**Prompt:**
Output the data unchanged and complete, minus the images.

[Excerpts from a dataset]
-- Opening Marker --

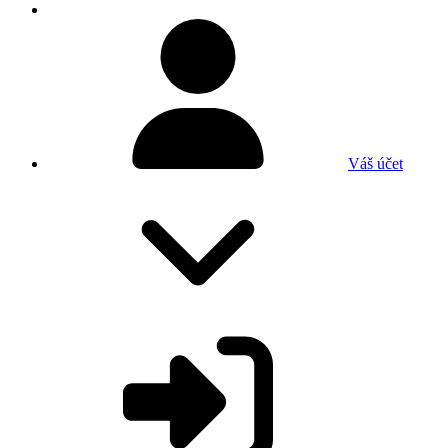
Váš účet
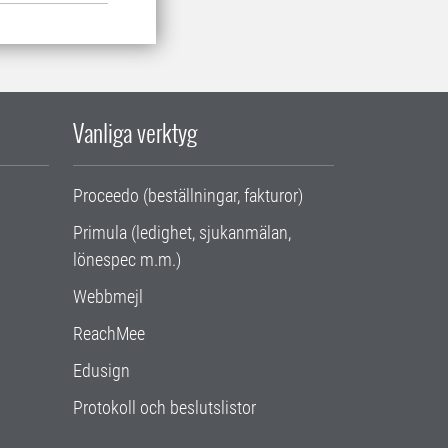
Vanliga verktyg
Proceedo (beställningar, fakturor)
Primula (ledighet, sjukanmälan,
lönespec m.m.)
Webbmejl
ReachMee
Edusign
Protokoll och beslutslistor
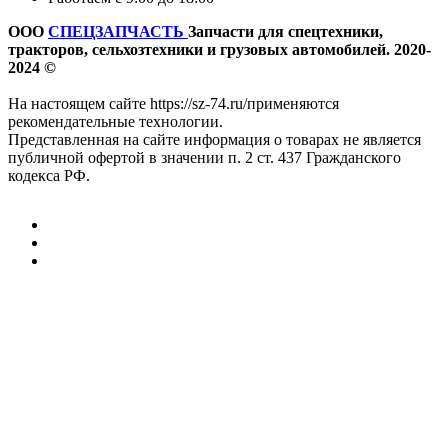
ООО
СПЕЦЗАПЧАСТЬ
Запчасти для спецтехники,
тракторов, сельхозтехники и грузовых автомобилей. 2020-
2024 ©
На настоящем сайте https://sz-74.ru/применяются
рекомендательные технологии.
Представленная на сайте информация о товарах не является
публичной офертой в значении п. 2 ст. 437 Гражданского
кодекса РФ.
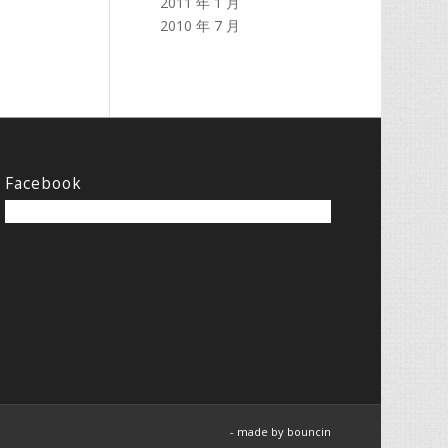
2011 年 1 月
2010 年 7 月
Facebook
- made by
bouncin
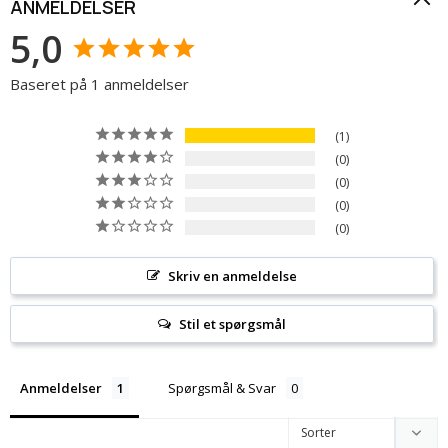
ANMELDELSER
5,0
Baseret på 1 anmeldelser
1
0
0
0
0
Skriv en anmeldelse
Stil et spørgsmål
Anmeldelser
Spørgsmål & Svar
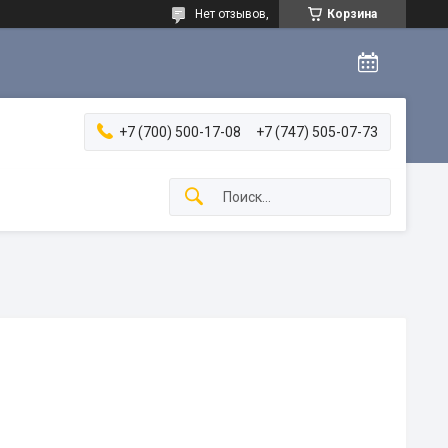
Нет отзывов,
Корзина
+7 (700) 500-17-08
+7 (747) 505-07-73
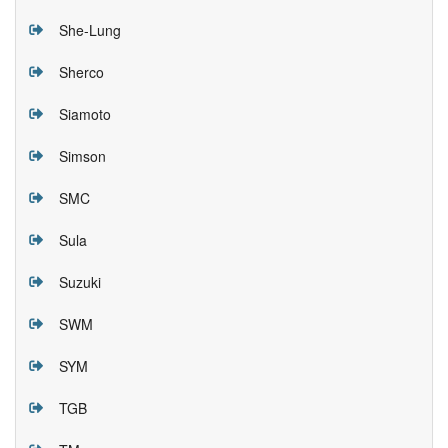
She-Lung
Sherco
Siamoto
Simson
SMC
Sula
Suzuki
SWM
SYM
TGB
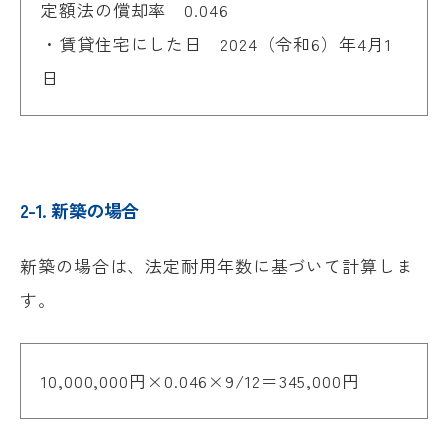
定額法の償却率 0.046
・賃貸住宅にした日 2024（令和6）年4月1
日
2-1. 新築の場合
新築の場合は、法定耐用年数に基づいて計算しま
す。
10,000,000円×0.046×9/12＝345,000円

-- Closing Marker --

**Exercise answer:**
Váš účet
Vanliga verktyg
Proceedo (beställningar, fakturor)
Primula (ledighet, sjukanmälan,
lönespec m.m.)
Webbmejl
ReachMee
Edusign
Protokoll och beslutslistor
ООО
СПЕЦЗАПЧАСТЬ
Запчасти для спецтехники,
тракторов, сельхозтехники и грузовых автомобилей. 2020-
2024 ©
На настоящем сайте https://sz-74.ru/применяются
рекомендательные технологии.
Представленная на сайте информация о товарах не является
публичной офертой в значении п. 2 ст. 437 Гражданского
кодекса РФ.
2011 年 1 月
2010 年 7 月
Facebook
- made by
bouncin
ANMELDELSER
5,0
Baseret på 1 anmeldelser
1
0
0
0
0
Skriv en anmeldelse
Stil et spørgsmål
Anmeldelser
Spørgsmål & Svar
Нет отзывов,
Корзина
+7 (700) 500-17-08
+7 (747) 505-07-73
She-Lung
Sherco
Siamoto
Simson
SMC
Sula
Suzuki
SWM
SYM
TGB
定額法の償却率 0.046
・賃貸住宅にした日 2024（令和6）年4月1
日
2-1. 新築の場合
新築の場合は、法定耐用年数に基づいて計算しま
す。
10,000,000円×0.046×9/12＝345,000円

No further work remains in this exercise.